Scam alert

Border Watch is the Department of Home Affairs program that receives information about suspicious activities.

Recently, Border Watch has received several reports from industry members about scammers using sophisticated methods to defraud customs brokers, freight forwarders, warehouses and depots, shipping and transport companies.

How scams work

Scammers typically use false identities to make you feel safe. They may use a fictional name, or assume the identities of real, trusted people and businesses. Some will approach you in person, while others will go to great lengths to only be contactable by phone or email.

Once they have your trust, scammers may devise an elaborate story to convince you to make a payment, transfer money or extend a line of credit. For example, they may say they can’t pay you upfront because they are travelling overseas, or that they are importing valuable goods and will pay you later. Over time, requests may become more direct or persistent.

Money paid to scammers can rarely be recovered.

Protecting yourself

Most importantly, know your client. Border Watch recommends members always complete and record a 100-point ID check when engaging new clients. We strongly encourage members to make open-source checks a standard part of due diligence procedures.

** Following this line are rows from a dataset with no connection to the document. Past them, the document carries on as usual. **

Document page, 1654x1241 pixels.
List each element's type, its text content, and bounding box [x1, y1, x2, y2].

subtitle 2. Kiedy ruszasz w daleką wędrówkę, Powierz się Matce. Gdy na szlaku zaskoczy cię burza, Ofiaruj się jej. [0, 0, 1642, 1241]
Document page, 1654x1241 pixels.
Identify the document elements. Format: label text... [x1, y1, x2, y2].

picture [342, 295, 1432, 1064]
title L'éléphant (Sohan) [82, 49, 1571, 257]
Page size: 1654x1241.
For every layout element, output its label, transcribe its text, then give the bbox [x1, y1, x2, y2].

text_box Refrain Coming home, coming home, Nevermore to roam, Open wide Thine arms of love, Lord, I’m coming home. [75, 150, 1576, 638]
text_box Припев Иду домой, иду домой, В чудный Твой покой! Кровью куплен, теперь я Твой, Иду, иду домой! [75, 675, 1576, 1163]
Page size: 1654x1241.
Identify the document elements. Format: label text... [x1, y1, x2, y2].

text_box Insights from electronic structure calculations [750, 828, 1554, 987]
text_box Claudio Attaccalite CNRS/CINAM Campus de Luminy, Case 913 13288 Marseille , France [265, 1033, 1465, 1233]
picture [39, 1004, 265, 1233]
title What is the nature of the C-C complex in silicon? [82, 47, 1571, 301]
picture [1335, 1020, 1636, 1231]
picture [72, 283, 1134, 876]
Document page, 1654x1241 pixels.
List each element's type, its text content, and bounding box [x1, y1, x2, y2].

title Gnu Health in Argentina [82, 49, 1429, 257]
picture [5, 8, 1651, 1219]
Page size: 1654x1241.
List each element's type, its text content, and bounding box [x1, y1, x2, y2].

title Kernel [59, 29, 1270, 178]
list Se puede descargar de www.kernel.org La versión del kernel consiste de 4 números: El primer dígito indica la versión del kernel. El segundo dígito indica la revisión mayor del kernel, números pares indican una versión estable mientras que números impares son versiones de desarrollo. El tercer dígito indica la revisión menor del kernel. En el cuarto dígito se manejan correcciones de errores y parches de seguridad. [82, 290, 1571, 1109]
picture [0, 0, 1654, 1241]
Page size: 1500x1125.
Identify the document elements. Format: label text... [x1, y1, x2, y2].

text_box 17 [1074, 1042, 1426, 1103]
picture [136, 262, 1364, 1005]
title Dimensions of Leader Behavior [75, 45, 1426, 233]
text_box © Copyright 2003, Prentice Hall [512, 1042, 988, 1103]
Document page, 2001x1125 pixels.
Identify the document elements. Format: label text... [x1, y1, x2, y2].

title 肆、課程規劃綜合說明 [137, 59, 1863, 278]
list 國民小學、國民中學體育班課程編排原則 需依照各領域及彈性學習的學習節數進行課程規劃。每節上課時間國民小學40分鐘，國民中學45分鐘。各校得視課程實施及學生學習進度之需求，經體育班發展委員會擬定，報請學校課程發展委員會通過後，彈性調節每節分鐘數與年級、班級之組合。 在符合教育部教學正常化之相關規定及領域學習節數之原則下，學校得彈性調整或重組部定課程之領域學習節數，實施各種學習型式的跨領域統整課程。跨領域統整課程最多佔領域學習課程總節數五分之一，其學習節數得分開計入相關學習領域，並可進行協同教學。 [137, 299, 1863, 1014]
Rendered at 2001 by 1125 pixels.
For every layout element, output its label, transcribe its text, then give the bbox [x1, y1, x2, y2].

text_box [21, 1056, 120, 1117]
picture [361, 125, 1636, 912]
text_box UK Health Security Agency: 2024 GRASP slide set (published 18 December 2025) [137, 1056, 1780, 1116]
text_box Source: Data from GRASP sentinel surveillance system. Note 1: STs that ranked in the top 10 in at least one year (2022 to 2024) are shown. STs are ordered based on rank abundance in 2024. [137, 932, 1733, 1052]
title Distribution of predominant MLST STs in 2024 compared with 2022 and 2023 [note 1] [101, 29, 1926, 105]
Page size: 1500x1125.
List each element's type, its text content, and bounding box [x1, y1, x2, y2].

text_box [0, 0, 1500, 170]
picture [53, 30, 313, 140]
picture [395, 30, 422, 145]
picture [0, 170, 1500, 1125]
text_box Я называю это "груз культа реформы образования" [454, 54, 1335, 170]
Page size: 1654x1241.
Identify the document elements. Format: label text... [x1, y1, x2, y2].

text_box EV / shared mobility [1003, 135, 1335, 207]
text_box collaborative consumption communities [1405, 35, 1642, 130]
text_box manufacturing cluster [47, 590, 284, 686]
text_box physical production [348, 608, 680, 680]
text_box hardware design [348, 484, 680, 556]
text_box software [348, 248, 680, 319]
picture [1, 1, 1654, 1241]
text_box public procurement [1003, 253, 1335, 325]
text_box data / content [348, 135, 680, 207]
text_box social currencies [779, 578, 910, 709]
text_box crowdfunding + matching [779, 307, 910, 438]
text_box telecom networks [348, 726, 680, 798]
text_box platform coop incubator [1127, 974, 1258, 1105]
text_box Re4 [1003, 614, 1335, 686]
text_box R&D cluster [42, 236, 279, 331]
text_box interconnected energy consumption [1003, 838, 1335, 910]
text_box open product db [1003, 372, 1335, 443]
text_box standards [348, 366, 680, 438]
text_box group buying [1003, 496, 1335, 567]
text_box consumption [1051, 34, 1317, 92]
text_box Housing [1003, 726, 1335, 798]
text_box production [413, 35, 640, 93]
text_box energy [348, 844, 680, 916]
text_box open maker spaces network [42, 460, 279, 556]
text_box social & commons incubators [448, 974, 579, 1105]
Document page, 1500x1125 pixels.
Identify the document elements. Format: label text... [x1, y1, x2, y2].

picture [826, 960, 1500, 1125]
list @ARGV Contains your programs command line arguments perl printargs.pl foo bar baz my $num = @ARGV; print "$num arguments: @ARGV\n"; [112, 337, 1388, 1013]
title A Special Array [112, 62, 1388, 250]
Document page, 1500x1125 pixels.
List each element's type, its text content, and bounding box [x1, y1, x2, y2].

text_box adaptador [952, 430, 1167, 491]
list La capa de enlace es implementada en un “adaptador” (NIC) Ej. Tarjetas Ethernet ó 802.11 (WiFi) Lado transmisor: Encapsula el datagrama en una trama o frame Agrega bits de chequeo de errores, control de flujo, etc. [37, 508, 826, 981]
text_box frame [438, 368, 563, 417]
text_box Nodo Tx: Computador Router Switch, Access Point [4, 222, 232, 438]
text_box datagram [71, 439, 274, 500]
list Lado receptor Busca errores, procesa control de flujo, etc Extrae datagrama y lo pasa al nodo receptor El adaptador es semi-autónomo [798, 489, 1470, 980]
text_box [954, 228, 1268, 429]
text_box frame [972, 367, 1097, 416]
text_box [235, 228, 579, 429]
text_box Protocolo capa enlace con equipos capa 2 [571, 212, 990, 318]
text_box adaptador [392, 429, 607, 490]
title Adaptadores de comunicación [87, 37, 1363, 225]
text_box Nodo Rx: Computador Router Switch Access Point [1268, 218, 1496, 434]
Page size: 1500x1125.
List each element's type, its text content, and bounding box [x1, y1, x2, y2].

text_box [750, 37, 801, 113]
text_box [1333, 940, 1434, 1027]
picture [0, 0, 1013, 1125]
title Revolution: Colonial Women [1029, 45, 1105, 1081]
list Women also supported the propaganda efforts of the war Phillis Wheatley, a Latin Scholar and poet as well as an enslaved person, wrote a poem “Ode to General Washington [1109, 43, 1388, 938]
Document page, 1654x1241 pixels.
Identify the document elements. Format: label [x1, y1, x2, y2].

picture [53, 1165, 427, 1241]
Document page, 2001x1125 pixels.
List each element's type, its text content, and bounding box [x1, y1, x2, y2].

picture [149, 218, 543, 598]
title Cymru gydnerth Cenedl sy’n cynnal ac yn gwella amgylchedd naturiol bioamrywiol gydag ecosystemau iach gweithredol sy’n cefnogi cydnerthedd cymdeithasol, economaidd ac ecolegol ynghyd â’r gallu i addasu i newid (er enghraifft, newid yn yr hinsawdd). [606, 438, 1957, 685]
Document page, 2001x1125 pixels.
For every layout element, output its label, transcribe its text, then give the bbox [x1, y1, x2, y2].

If you think you’re being scammed

– Don’t pay the scammer. If you already have, contact your bank or financial institution straight away.

– Report a scam to the ACCC’s Scamwatch via

– Consider notifying your industry association.

– Report suspicious customs and trade activity to Border Watch.

Example 1: False ID leaves broker out of pocket

A man contacted a licensed customs broker to clear a valuable consignment from the Netherlands. The man presented a Queensland driver’s license and Australian passport. He said that he was currently travelling overseas and unable to access his bank account, so the broker agreed to pay the Dutch transport company under a credit arrangement. It was only after sending money to a Dutch bank account that the broker realised the transport company did not exist, and the identification documents were false. The man could no longer be contacted and the broker was unable to recuperate the funds.

Example 2: Gold bullion

A woman asked a freight forwarder to assist her with a shipment of gold bullion from Ghana. She provided an email from “Australian Customs” stating that the goods were “GST free under the Bequeathed Goods Bylaw”. The forwarder suspected the woman was being scammed, but nonetheless made arrangements to create an account and arrange storage upfront. When the bullion never arrived, the woman refused to pay and the freight forwarder was left with the bill.